EXPERTEN

13:05 | 18.06.2019
HSBC T&B – Inflation in der Eurozone sackt im Mai deutlich ab

Gemäß der Schnellschätzung der europäischen Statistikbehörde (Eurostat) hat sich die Inflation in der Eurozone im Mai wieder relativiert. War es im April aufgrund des späten Ostertermins und der gestiegenen Energiepreise noch zu einem Anstieg in der Jahresrate auf 1,7 % gekommen, fiel die Teuerung im Berichtsmonat auf nur noch 1,2 % und damit noch unter das Niveau vom März (1,4 %) zurück. Vor allem der Rückgang der Kernrate (ohne Energie, Lebensmittel, Alkohol und Tabak) von 1,3 % auf lediglich 0,8 % gg. Vj. dürfte der EZB aber Sorgen bereiten.
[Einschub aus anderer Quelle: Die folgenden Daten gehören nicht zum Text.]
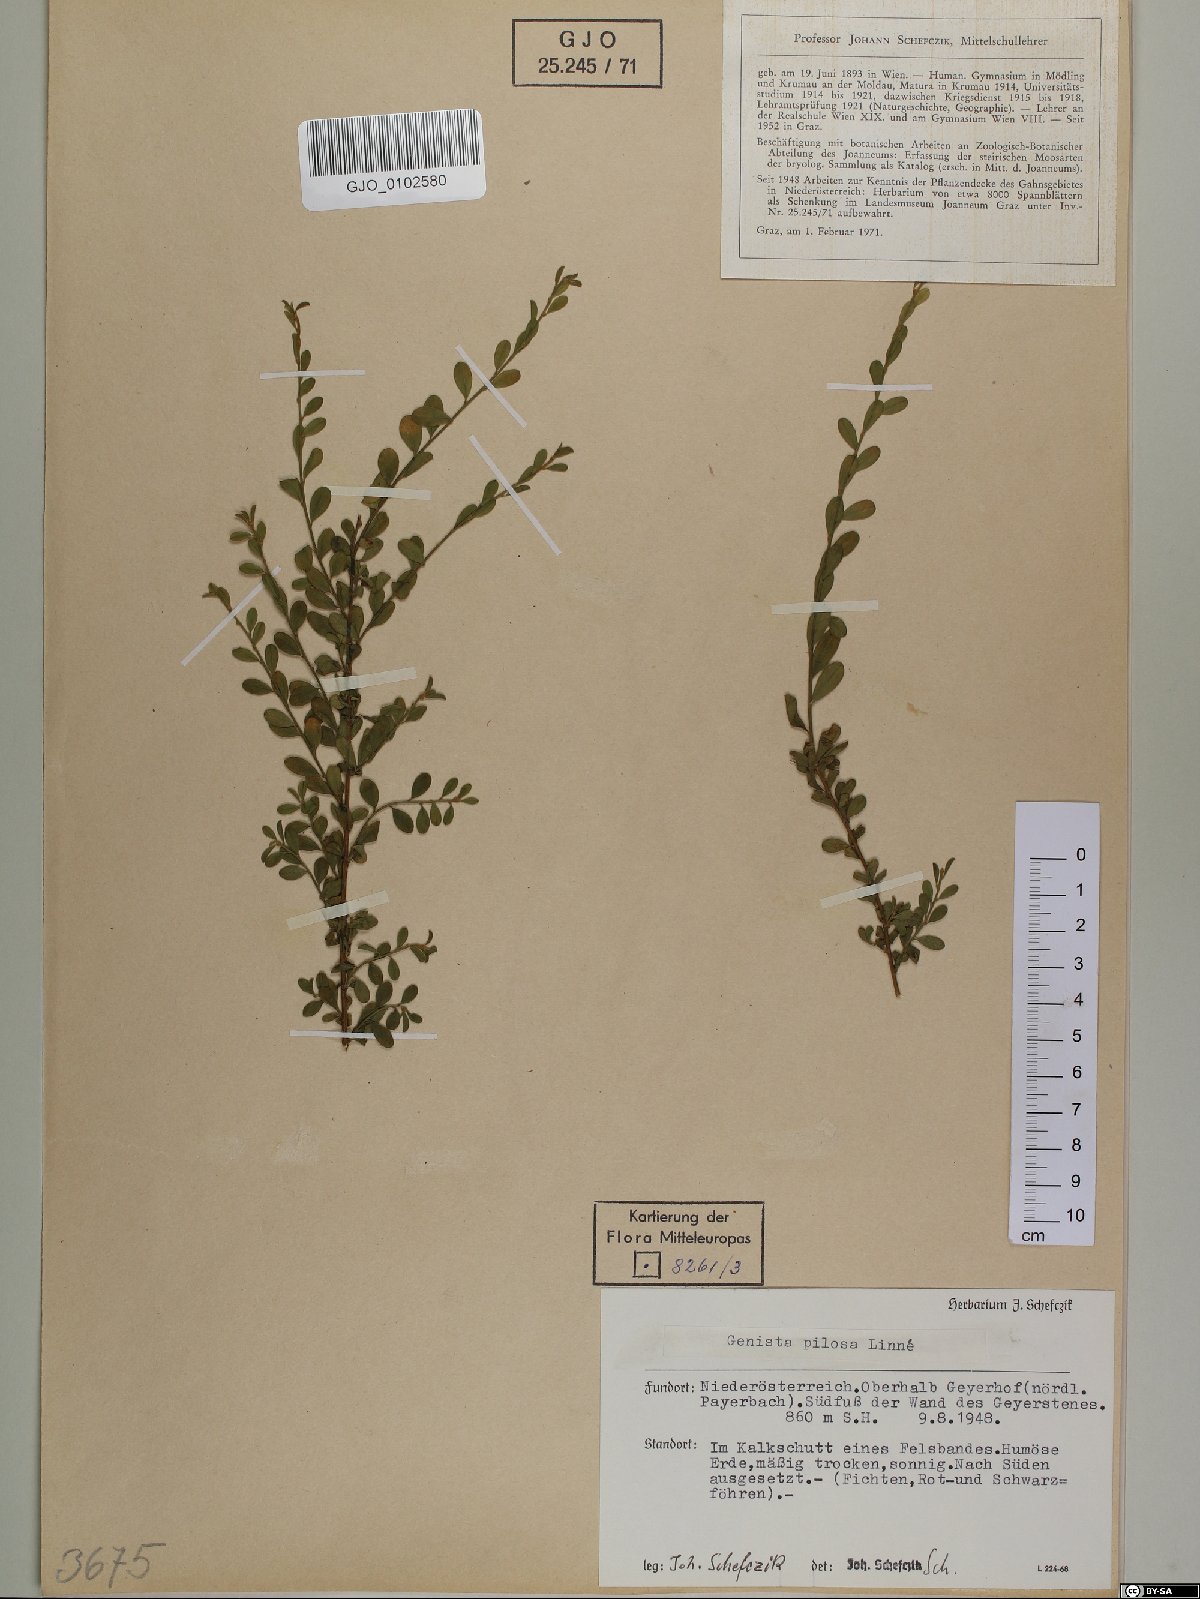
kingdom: Plantae
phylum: Tracheophyta
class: Magnoliopsida
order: Fabales
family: Fabaceae
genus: Genista
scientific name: Genista pilosa
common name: Hairy greenweed
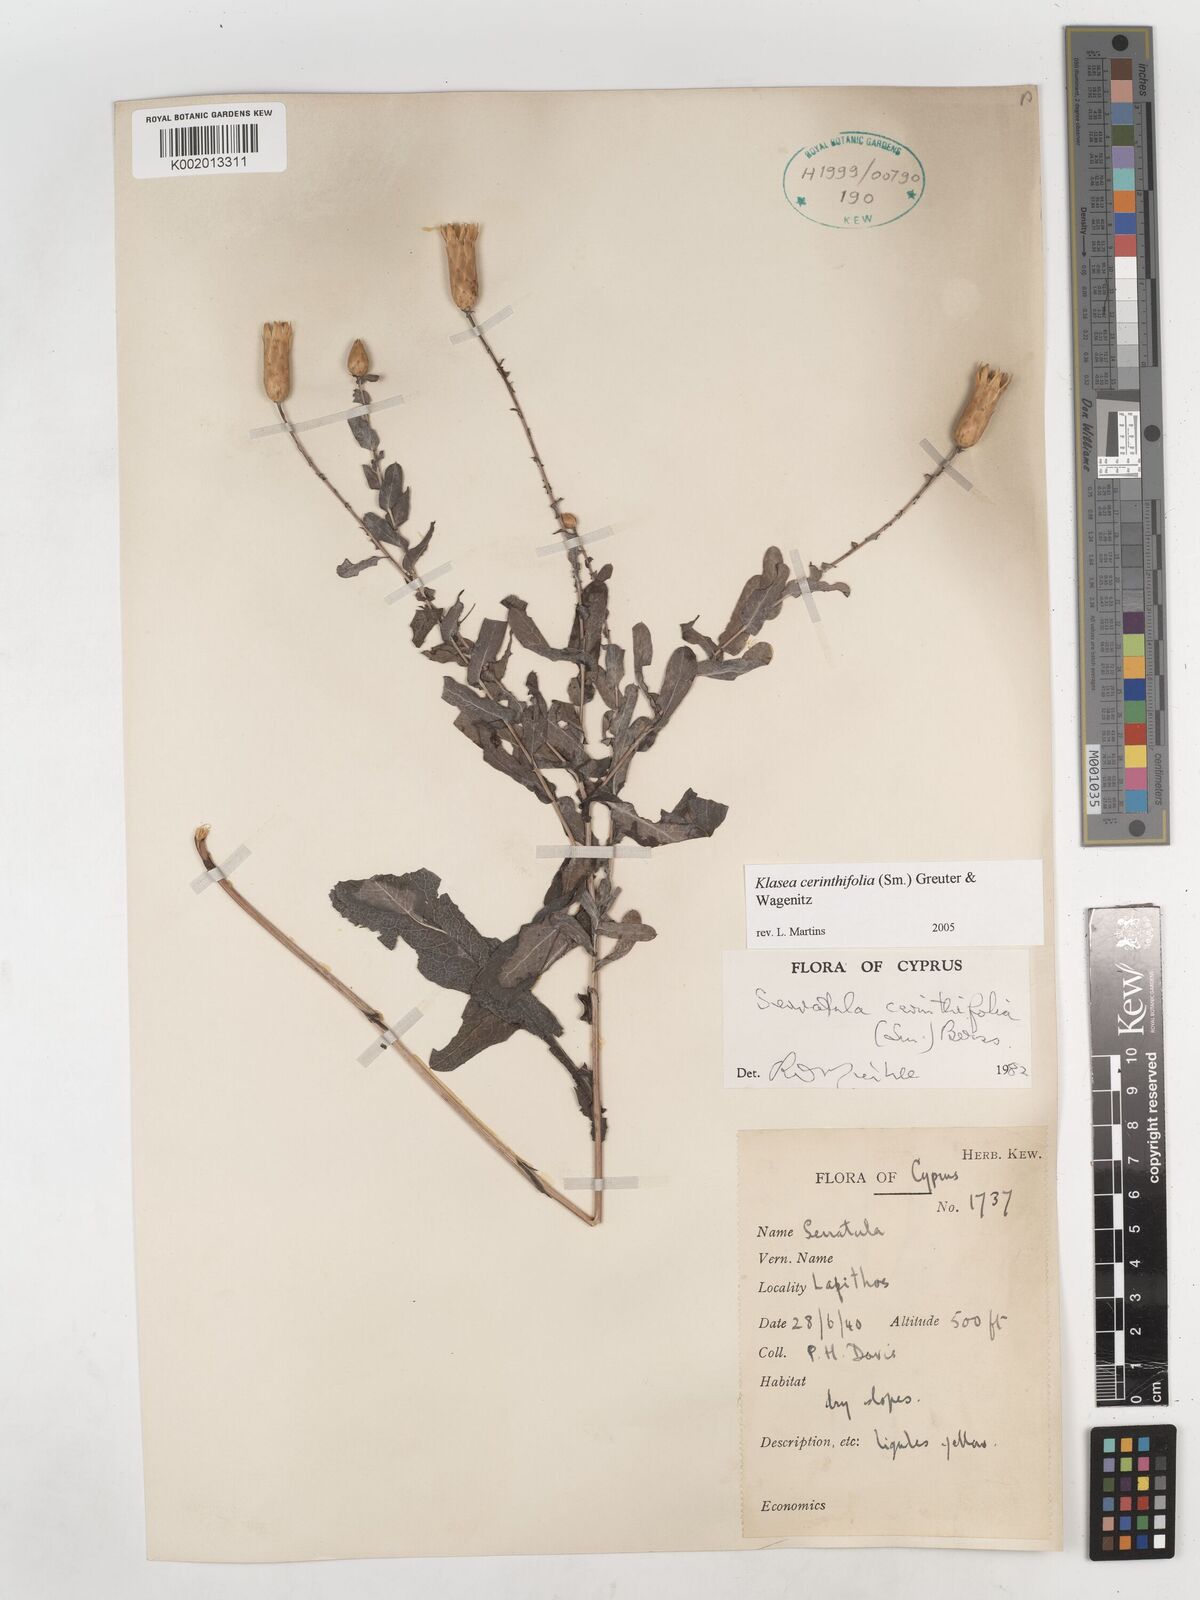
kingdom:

So droht bei einer länger anhaltenden deutlichen Verfehlung des Inflationsziels („Anstieg des Harmonisierten Verbraucherpreisindex (HVPI) für das Euro-Währungsgebiet von unter, aber nahe 2 % gegenüber dem Vorjahr auf mittlere Sicht“) eine Anpassung der mittelfristigen Inflationserwartungen der Marktteilnehmer nach unten. Das würde den Handlungsdruck auf die Notenbank erhöhen, mit monetären Expansivmaßnahmen gegenzusteuern. Das österreichische EZB-Ratsmitglied Ewald Nowotny sprach sich in diesem Zusammenhang am Wochenende in einem Zeitungsinterview für eine Überprüfung der geldpolitischen Strategie und mehr Flexibilität beim Inflationsziel in Form eines Korridors um die Marke von 2 % aus.
Marktreaktion:
Die endgültigen Inflationszahlen für Mai dürften die Ergebnisse der ersten Schätzung bestätigen. Größere Marktbewegungen sind nicht zu erwarten.